Output the listing from the line with "family: Campanulaceae" to the line with "country: Mexico", both included, as a two-column CSV with the headers field and value. Give one row per line, with each entry in its own quoted field and any line breaks replaced by spaces.
======
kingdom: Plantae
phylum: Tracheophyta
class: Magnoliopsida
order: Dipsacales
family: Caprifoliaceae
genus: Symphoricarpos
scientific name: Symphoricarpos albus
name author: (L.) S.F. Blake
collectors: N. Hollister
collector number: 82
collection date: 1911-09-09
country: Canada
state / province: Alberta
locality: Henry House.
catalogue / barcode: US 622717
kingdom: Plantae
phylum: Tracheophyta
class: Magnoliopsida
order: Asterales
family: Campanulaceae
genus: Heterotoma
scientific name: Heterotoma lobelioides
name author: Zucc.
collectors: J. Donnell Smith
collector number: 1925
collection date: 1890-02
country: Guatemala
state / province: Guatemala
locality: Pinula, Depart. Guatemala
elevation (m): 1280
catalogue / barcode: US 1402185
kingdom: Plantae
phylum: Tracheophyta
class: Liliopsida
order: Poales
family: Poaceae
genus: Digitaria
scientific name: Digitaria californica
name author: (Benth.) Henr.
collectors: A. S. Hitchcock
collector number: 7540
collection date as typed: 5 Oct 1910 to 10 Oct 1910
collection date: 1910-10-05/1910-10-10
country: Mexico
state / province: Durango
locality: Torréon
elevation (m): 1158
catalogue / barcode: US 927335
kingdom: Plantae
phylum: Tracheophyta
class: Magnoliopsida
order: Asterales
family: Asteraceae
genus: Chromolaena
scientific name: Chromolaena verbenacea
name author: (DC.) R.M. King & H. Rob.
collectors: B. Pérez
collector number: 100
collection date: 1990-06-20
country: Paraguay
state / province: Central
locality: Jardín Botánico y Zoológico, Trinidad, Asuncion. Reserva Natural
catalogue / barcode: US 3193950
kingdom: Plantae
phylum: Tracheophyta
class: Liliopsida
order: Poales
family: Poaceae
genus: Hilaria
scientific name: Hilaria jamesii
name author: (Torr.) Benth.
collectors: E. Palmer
======
**WRITTEN RESPONSE**
field,value
"family:","Campanulaceae"
"genus:","Heterotoma"
"scientific name:","Heterotoma lobelioides"
"name author:","Zucc."
"collectors:","J. Donnell Smith"
"collector number:","1925"
"collection date:","1890-02"
"country:","Guatemala"
"state / province:","Guatemala"
"locality:","Pinula, Depart. Guatemala"
"elevation (m):","1280"
"catalogue / barcode:","US 1402185"
"kingdom:","Plantae"
"phylum:","Tracheophyta"
"class:","Liliopsida"
"order:","Poales"
"family:","Poaceae"
"genus:","Digitaria"
"scientific name:","Digitaria californica"
"name author:","(Benth.) Henr."
"collectors:","A. S. Hitchcock"
"collector number:","7540"
"collection date as typed:","5 Oct 1910 to 10 Oct 1910"
"collection date:","1910-10-05/1910-10-10"
"country:","Mexico"